§ **Goal of the exercise**
Repeat the listing below word for word, minus the pictures.

§ **Recorded data**
++++
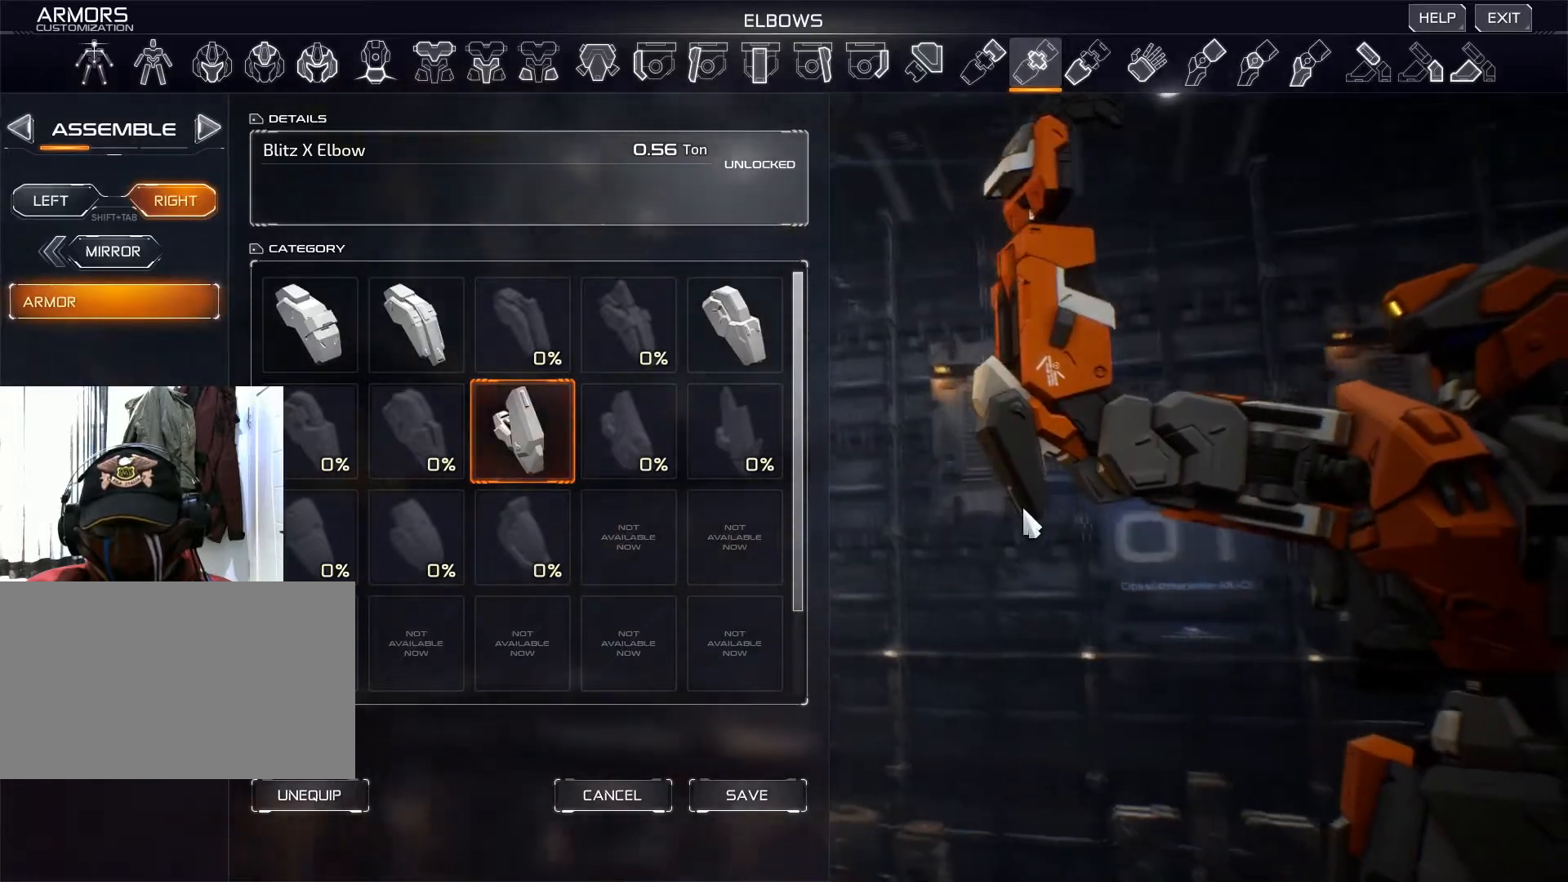
{"keys": [], "mouse": [], "events": [[51, "mouse_right", "up"]]}
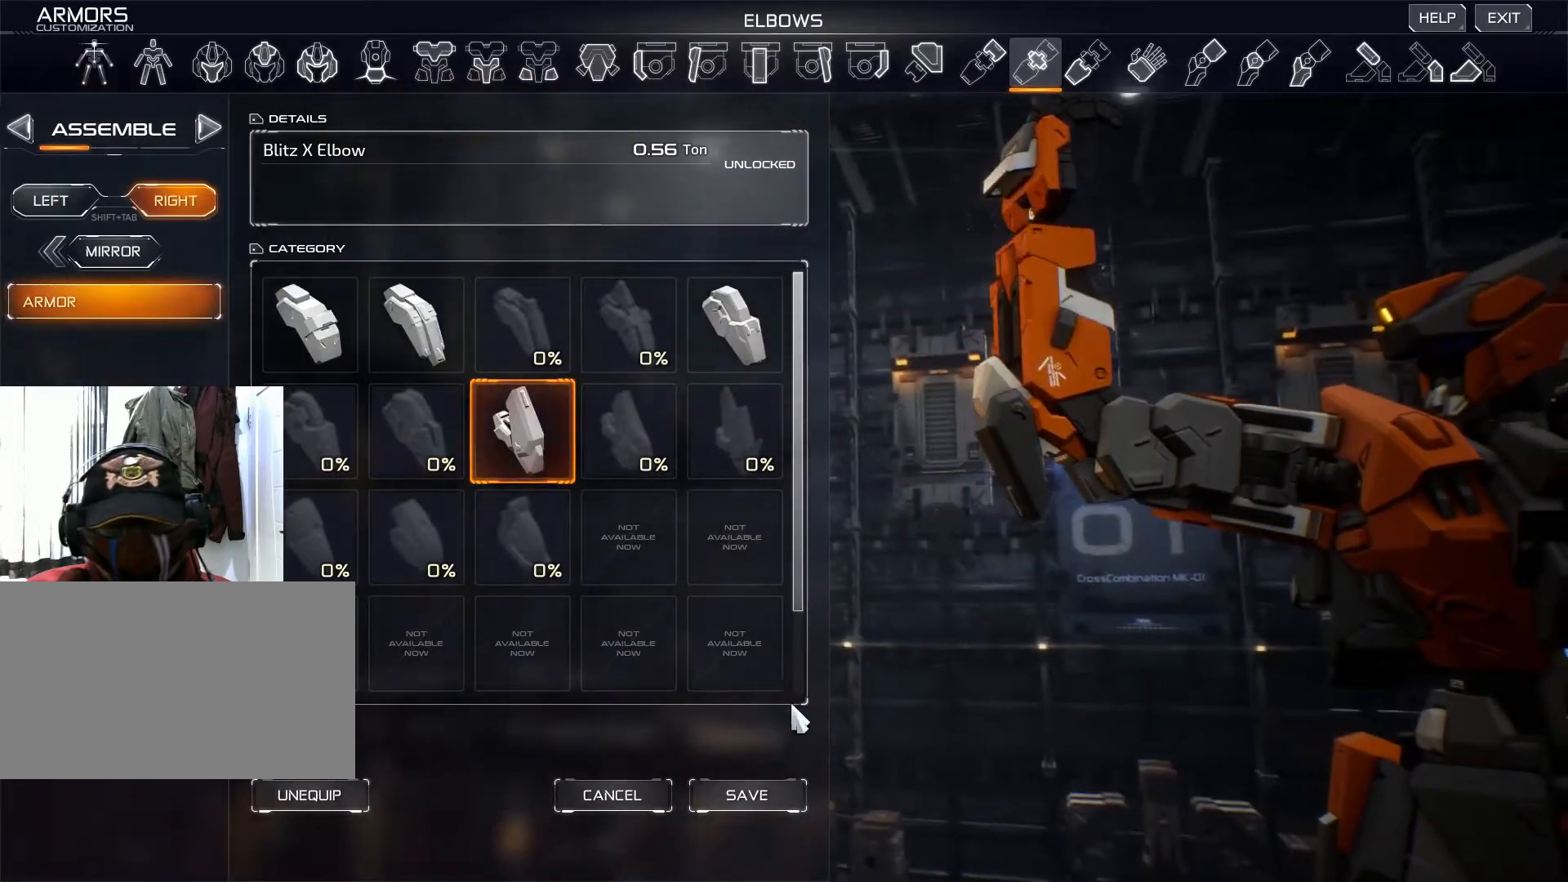
{"keys": [], "mouse": [], "events": []}
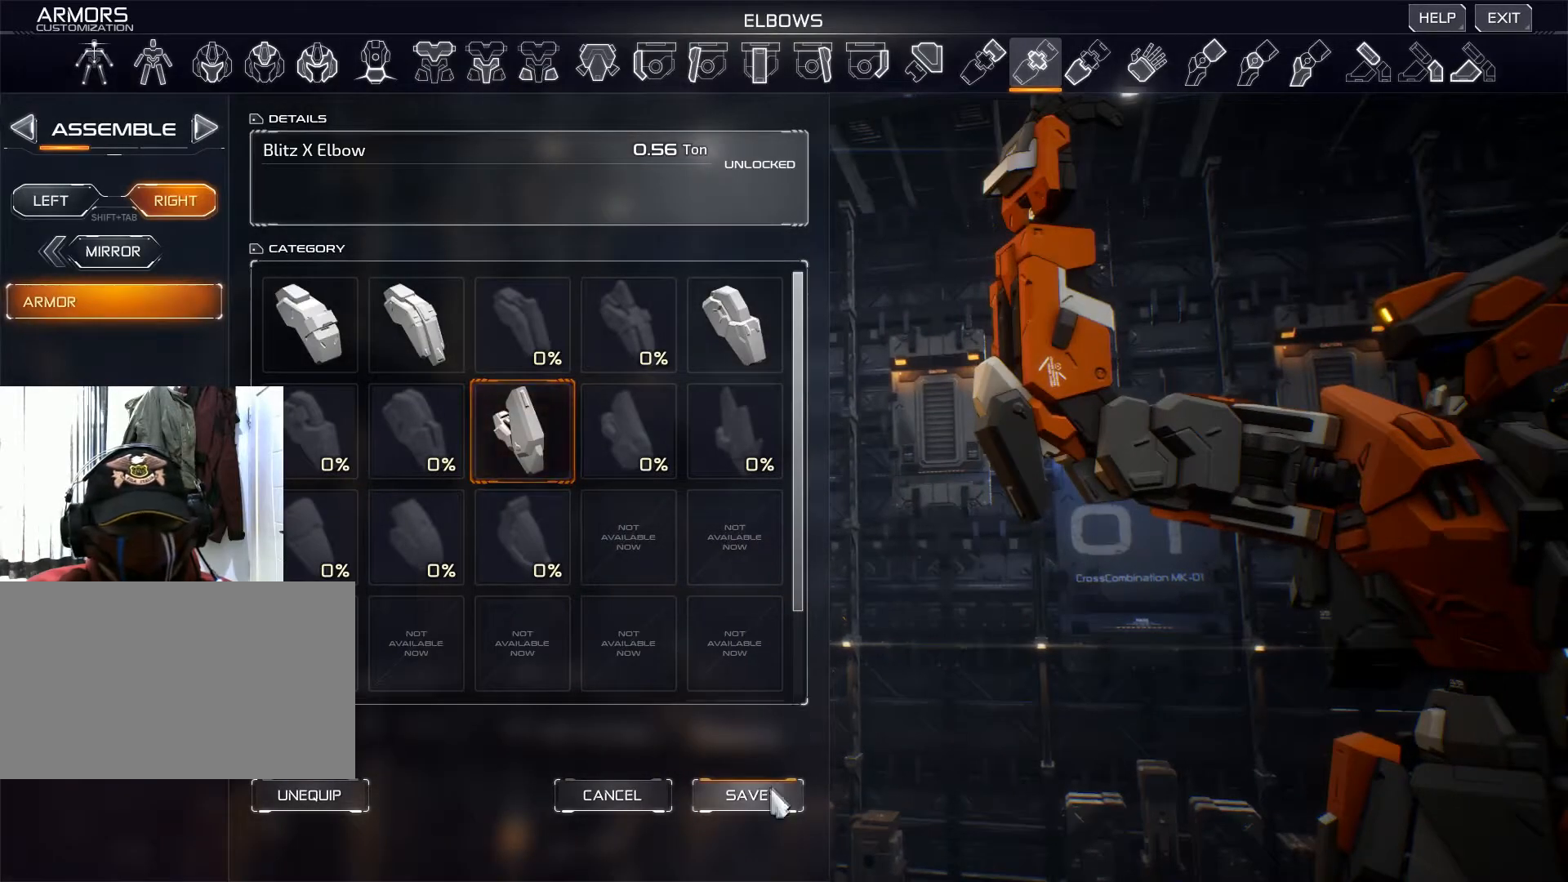
{"keys": [], "mouse": [], "events": [[301, "mouse_left", "down"], [384, "mouse_left", "up"]]}
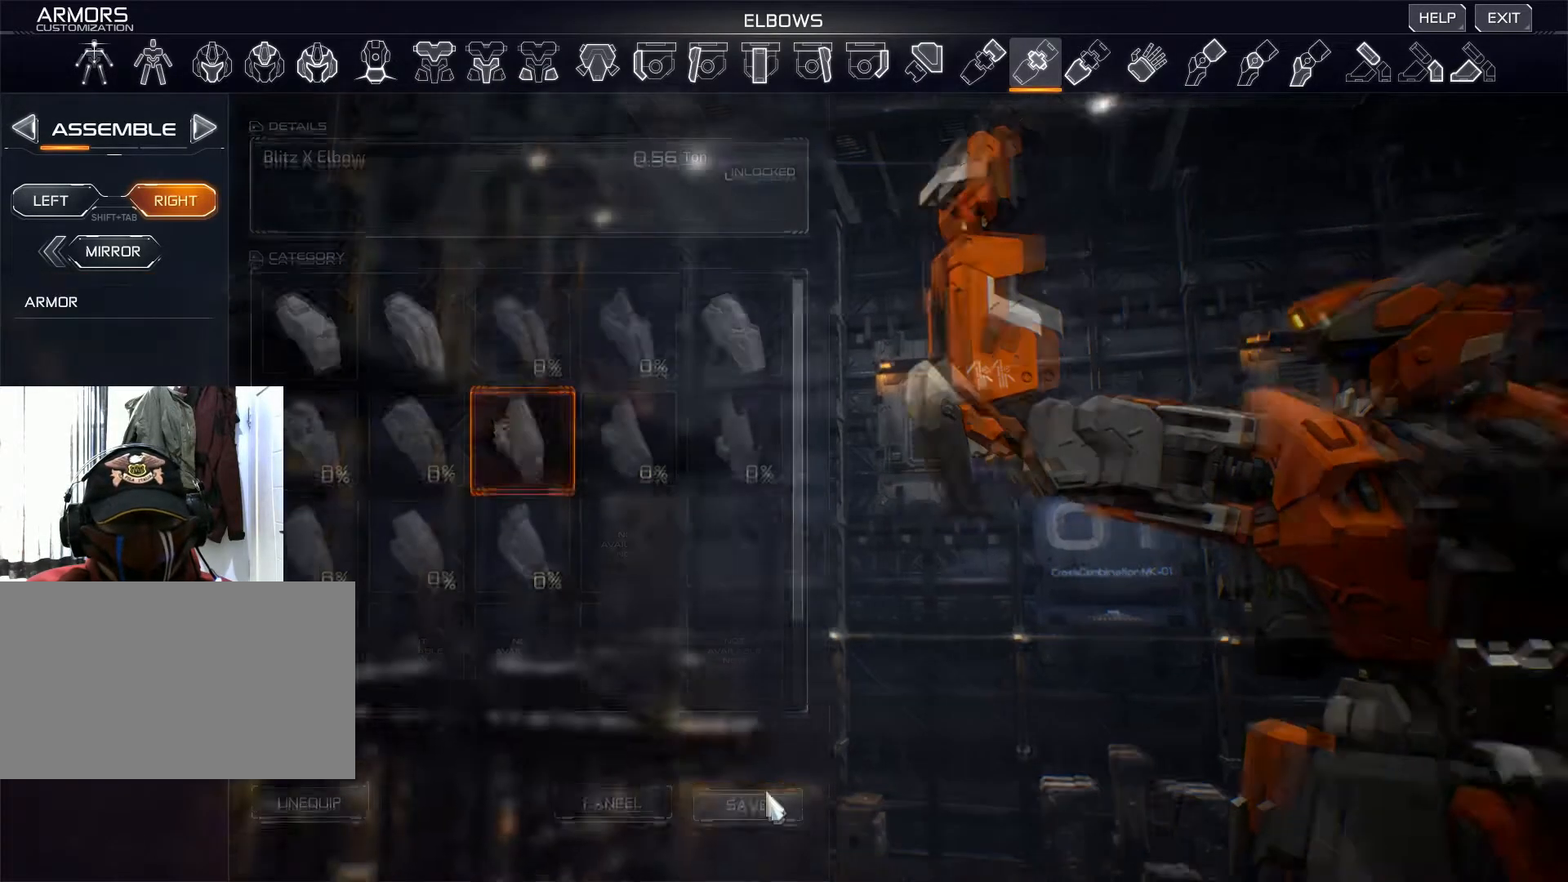
{"keys": [], "mouse": [], "events": []}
++++
§ **Expected answer**
{"keys": [], "mouse": [], "events": [[51, "mouse_right", "up"]]}
{"keys": [], "mouse": [], "events": []}
{"keys": [], "mouse": [], "events": [[301, "mouse_left", "down"], [384, "mouse_left", "up"]]}
{"keys": [], "mouse": [], "events": []}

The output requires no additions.